Exercise instructions
Whenever a line contains the string "hospitals", copy it out of the entries.

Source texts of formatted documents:
= Beginning of Section =

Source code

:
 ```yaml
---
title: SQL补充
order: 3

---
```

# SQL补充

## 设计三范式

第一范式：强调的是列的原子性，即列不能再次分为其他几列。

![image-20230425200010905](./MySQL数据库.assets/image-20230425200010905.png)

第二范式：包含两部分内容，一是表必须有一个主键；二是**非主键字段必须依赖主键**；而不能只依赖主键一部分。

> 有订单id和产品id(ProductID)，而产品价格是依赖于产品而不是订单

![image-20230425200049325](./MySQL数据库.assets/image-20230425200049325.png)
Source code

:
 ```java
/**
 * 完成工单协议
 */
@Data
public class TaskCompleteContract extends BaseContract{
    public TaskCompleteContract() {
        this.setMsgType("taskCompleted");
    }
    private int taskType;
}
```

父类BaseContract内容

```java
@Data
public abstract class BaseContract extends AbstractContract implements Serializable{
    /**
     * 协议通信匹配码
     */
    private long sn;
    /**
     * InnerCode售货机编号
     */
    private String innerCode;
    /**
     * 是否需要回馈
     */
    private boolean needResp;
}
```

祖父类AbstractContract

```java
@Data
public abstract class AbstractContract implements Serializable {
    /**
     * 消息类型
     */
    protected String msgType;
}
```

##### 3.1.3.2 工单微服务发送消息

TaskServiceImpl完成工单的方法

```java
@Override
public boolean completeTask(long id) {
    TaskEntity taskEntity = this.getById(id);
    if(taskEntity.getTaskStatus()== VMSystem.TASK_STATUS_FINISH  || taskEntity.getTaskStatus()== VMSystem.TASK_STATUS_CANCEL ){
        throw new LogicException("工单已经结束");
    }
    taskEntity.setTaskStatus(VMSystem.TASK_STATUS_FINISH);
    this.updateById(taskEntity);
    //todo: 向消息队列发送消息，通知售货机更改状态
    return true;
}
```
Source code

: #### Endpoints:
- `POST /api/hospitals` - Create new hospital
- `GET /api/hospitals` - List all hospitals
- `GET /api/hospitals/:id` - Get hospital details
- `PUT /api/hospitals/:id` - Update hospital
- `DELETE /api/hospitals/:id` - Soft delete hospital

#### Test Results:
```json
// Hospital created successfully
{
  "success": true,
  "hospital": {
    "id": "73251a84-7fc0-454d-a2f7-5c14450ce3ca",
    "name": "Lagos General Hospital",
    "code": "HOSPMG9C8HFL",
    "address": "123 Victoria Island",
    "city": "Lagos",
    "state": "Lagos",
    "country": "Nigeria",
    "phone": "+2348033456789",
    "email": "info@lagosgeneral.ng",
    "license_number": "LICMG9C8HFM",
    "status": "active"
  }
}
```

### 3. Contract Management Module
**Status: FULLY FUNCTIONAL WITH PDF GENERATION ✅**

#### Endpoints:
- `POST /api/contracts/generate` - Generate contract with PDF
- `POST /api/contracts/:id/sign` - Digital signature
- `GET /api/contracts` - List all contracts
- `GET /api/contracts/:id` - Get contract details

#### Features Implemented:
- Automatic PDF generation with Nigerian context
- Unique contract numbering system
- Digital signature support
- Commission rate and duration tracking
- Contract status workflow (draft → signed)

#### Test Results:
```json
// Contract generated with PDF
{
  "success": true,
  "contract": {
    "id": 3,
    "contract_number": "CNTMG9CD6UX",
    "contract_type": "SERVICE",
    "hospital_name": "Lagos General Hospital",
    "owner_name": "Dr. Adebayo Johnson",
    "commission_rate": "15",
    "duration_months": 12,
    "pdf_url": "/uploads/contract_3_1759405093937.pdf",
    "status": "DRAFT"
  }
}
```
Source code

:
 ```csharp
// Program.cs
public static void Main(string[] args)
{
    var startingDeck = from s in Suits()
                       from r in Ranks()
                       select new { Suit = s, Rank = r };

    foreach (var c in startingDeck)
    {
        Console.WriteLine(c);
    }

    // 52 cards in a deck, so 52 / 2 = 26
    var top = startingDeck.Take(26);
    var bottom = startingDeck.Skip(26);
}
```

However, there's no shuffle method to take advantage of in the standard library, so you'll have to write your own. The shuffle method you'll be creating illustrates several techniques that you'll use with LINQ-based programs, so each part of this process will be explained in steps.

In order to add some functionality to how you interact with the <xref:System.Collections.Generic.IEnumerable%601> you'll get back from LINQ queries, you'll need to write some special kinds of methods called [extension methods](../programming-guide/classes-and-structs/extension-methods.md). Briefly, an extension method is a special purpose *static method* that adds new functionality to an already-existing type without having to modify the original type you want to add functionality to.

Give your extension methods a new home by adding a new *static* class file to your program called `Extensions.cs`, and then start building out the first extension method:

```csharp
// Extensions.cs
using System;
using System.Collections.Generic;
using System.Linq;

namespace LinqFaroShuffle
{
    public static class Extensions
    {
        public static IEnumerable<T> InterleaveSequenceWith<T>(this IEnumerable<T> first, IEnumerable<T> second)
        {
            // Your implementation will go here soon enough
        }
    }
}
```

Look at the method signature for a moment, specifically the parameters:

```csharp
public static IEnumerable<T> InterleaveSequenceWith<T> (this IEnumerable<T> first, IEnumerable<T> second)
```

= End of Section =

Result of this task
- `POST /api/hospitals` - Create new hospital
- `GET /api/hospitals` - List all hospitals
- `GET /api/hospitals/:id` - Get hospital details
- `PUT /api/hospitals/:id` - Update hospital
- `DELETE /api/hospitals/:id` - Soft delete hospital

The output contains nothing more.